I haven't been posting much cause well, there has not been a whole lot to say. I open this every day and then my mind goes blank.
There are things going on, though. Yesterday was my youngest step-daughter's birthday. She turned 9. All day long, I reminded Brian to call her. He never did. This frustrated me cause well... it just did. We haven't seen them since Christmas, cause P always says there is something going on so they cannot come over. We could enforce this, of course, but that would mean going back to court, which we cannot afford. So all the little things he can do to keep in touch will mean a lot but I think, he has given up. Which makes me sad.
A wants the car I bought her last summer. I bought it for her. I intend it to go to her. However, after Christmas, when she basically broke my heart, I am reluctant to even talk to her. She really hurt me with all the crap she was saying. She caused a lot of unnecessary drama and just flat out hurt me for the last time. So there for awhile, I just didn't want to give it her. I am sure that is all kinds of wrong of me, but I cannot help what I feel about it. I have prayed many many times about this issue and I just have to let go of the hurt. I want her to have the car. I got it for her. I know she does not care about the sacrifice we made to get it. This is weighing on me a lot and I think I am probably giving it too much thought.
I am working on my resume because a Senior Designer position opened up at work. While I feel I can do the job, I feel I am qualified to do it, I am reluctant to apply cause of my own self-doubt. I am in the process of "designing" my resume to make it look cool cause that is what everyone is telling me to do, I just want to do it and get it over with and I find myself lacking in creative vision of where I want to go with it. OVER A RESUME. SILLY I KNOW. I am praying for God to show me the right path to take here. I know if I do not apply, I will be kicking myself and thinking what if, so I WILL apply. I just know that with my boss telling me that I have "everything they are looking for in a senior" in my mid-year review, if I didn't get it, I think I would be so mad! lol A very wise co-worker told me to think of it as God's plan. If I don't get it, then He has something else in store for me. I know this to be true. I just have to trust in Him.

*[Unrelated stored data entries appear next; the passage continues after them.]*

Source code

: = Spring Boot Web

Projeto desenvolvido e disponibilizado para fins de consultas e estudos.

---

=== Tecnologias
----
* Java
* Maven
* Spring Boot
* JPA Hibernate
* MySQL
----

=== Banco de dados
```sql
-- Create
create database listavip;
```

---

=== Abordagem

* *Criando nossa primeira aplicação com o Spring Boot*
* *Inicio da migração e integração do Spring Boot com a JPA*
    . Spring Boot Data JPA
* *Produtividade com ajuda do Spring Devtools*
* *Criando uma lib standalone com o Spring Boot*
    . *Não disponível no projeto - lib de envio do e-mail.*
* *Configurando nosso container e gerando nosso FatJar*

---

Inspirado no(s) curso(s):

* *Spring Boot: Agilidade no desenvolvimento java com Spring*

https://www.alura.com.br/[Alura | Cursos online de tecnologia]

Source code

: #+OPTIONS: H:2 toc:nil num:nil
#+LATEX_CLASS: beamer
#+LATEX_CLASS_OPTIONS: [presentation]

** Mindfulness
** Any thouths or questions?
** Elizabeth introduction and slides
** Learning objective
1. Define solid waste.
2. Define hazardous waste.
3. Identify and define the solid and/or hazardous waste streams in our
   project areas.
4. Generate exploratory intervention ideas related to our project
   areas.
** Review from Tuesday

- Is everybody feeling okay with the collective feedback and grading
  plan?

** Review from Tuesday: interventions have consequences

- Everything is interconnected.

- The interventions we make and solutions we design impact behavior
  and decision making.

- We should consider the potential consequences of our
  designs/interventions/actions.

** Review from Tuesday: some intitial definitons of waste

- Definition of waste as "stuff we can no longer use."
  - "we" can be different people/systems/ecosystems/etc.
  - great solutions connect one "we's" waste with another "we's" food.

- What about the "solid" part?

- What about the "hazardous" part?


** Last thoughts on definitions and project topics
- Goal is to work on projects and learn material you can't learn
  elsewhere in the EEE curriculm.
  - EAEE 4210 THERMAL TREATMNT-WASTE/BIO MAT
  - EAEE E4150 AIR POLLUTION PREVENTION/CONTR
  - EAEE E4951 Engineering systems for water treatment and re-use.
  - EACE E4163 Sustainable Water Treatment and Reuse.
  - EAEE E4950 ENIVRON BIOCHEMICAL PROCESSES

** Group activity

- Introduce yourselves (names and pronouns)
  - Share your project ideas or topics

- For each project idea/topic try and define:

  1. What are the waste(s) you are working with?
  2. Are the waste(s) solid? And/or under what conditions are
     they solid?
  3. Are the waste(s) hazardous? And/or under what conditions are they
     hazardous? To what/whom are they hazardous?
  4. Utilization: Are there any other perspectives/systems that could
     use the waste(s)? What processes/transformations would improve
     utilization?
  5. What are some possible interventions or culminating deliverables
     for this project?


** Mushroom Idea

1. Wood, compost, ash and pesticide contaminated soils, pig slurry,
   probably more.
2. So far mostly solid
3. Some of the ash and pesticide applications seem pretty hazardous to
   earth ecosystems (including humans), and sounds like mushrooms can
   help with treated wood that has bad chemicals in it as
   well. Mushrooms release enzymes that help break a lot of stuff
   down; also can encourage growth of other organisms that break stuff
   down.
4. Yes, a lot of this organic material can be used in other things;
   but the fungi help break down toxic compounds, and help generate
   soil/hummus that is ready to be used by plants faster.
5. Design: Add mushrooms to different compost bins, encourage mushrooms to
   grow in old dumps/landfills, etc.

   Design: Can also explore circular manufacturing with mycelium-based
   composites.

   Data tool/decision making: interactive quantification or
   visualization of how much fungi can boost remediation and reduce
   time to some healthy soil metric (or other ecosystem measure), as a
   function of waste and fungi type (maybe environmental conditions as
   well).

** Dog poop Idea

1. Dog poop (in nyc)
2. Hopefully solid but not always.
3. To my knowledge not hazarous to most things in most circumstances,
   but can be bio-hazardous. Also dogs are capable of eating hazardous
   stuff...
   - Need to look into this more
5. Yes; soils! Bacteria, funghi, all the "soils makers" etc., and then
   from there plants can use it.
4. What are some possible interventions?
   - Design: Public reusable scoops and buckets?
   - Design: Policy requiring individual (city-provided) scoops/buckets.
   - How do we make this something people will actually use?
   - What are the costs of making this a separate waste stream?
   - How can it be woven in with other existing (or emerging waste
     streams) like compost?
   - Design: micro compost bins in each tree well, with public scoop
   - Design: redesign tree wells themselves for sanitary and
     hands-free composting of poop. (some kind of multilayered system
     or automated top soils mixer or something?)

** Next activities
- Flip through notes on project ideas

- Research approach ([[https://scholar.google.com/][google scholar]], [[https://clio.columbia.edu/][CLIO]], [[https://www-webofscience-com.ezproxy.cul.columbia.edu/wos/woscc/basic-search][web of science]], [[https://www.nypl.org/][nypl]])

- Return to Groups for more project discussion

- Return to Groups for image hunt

My health. UGH MY HEALTH. I am so sick of not being well that I just get depressed about it. With the mastoenterocolotis (that they have no idea is the cause) and the celiac disease and the diabetes and PCOS and all the other crap that I have going on... it is a wonder I get out of bed everyday. Since we have been trying to have a baby for oh, six years now, that has been weighing on my heart too and it is all because of the above that I am having trouble. We are going to seek help again. We are praying so hard about this. My health and the fact that we want our own baby. My clock is ticking away at a feverish rate and since I just turned 35, I feel like I am quickly running out of time! I go back to the GI on June 3, to tell him that well, no change, the allergist said that I was negative for any food allergies. So now what? I go back next week to see my diabetic doc to see how the new insulin is working. I will probably have to be put on humalog as well. Five injections a day scares me. So far I have been doing ok with two. I have seen a great difference in my numbers which is good but it is still erratic and affects everything I do. Hopefully I will be able to see a fertility specialist soon.
Nick is about to get braces. After camp. Chris turned 11 and is going to camp for the first time this year. Lots of stuff going on... So I guess I finally got a post out. LOL
May you all have a wonderful Memorial Day weekend! Thank your soldiers! I come from a long line of military men... including my husband and my ex-husband, my brother, my father, both of my grandfathers... aunts, uncles, cousins, etc.... that I have SUCH A HUGE respect for those in the military. Which leads me to another topic... those Army commercials! They make me mad. lol I mean if my son said... I want to join the military. I would be proud. Yes, I would be worried cause there is a war going on, but I would be PROUD. Ugh! OK enough of that.